Exposition au risque IA
Le score d’exposition de 79 % place l’agent de sûreté dans une catégorie à fort impact de l’intelligence artificielle. Les tâches de contrôle documentaire automatisé, de détection d’objets métalliques et d’analyse comportementale sont déjà largement confiées aux algorithmes. Le risque de substitution est réel pour les fonctions d’inspection-filtrage de premier niveau : les portiques à intelligence artificielle et les scanners corporels automatisés remplacent progressivement l’opérateur humain. En revanche, l’interprétation des situations ambiguës, la gestion des conflits et l’appréciation de l’intention malveillante restent des tâches humaines non déléguées à date. Le métier évolue vers un rôle de contrôle superviseur plutôt que d’exécution manuelle, avec une exigence accrue en compétences numériques et en analyse critique des alertes générées par les systèmes.
Marché de l’emploi
La demande d’agents de sûreté reste très soutenue en 2026, portée par trois facteurs : le maintien du plan Vigipirate au niveau urgence attentat, l’héritage des JO 2024 qui a normalisé les dispositifs renforcés dans les transports, et la préparation des Jeux olympiques d’hiver 2030 dans les Alpes. Les recrutements sont massifs dans les aéroports parisiens (CDG, Orly) et régionaux (Nice, Lyon, Marseille). Les opérateurs de transport public (SNCF, RATP) recrutent en continu des agents de sûreté ferroviaire. Les sites industriels classés Seveso, les centrales nucléaires d’EDF et les ports autonomes (Le Havre, Marseille, Dunkerque) renforcent leurs équipes. La tension est particulièrement forte sur les profils habilités au secret défense. Les agences de sécurité privée (Sécuritas, Brink’s, Prosegur, Fiducial) peinent à pourvoir les postes dans les zones tendues. Les conditions de travail (travail posté, week-ends, pression sécuritaire) expliquent un turnover élevé, estimé entre 20 et 30 % par an.

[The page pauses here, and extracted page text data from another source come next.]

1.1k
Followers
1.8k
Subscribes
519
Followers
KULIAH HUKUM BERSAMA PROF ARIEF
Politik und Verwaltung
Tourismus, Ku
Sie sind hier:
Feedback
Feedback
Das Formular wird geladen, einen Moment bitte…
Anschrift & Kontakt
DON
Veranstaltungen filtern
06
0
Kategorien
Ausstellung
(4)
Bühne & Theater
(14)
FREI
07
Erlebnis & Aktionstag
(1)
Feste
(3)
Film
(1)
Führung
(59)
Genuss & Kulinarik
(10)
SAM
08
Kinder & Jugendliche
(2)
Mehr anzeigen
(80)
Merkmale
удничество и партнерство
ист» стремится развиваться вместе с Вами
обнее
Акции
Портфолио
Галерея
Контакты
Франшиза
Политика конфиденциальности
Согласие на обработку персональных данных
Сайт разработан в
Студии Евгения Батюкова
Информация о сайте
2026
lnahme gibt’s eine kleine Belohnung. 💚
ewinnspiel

Certifications et labels reconnus
- CQP APS : certificat de qualification professionnelle obligatoire pour la sécurité privée, délivré par la branche professionnelle.
- Certification Agent de sûreté ferroviaire (ASF) : délivrée par SNCF Réseau après formation habilitée.
- Habilitation sûreté aéroportuaire : délivrée par le préfet après avis de la DGAC, valable 5 ans.
- Qualiopi : certification obligatoire pour les organismes de formation finançables par le CPF.
- ISO 9001 : exigée par certains donneurs d’ordre dans les contrats de prestation de sûreté.
- Label EDEN (Employeur de défense et de sécurité) : porté par le ministère des Armées pour les entreprises recrutant des anciens militaires.
Évolution de carrière
À 3 ans : l’agent de sûreté confirmé peut accéder au poste de chef d’équipe ou de superviseur de site. Il encadre de 5 à 15 agents, gère les plannings et assure le lien avec le client. À 5 ans : possibilité de devenir responsable de site ou chef de poste, avec des responsabilités élargies (budget, relations préfectorales, audits de sécurité). Certains se spécialisent dans la sûreté nucléaire (habilitation CNSN) ou la sûreté événementielle. À 10 ans : les trajectoires mènent à des postes de directeur régional sûreté dans une entreprise de sécurité, de manager de la sûreté dans un grand groupe industriel (aéroport, énergie, transport) ou de consultant en sûreté auprès des collectivités. L’expertise en vidéo-analyse algorithmique et en conformité réglementaire (AI Act, RGPD) devient un fort différenciateur pour les profils seniors.
Perspectives du métier
Le déploiement de caméras intelligentes capables de détecter en temps réel des situations anormales fait évoluer le métier d’agent de sûreté vers celui d’analyste vidéo, formé à l’interprétation des alertes et à la validation des faux positifs. La cyber-sûreté physique fait son apparition, imposant aux agents de connaître les risques de piratage des systèmes d’accès et de vidéoprotection. L’harmonisation européenne des normes de sûreté pourrait faciliter la mobilité transfrontalière, et la tension sur le recrutement pousse les employeurs à améliorer les conditions de travail avec des formations continues obligatoires.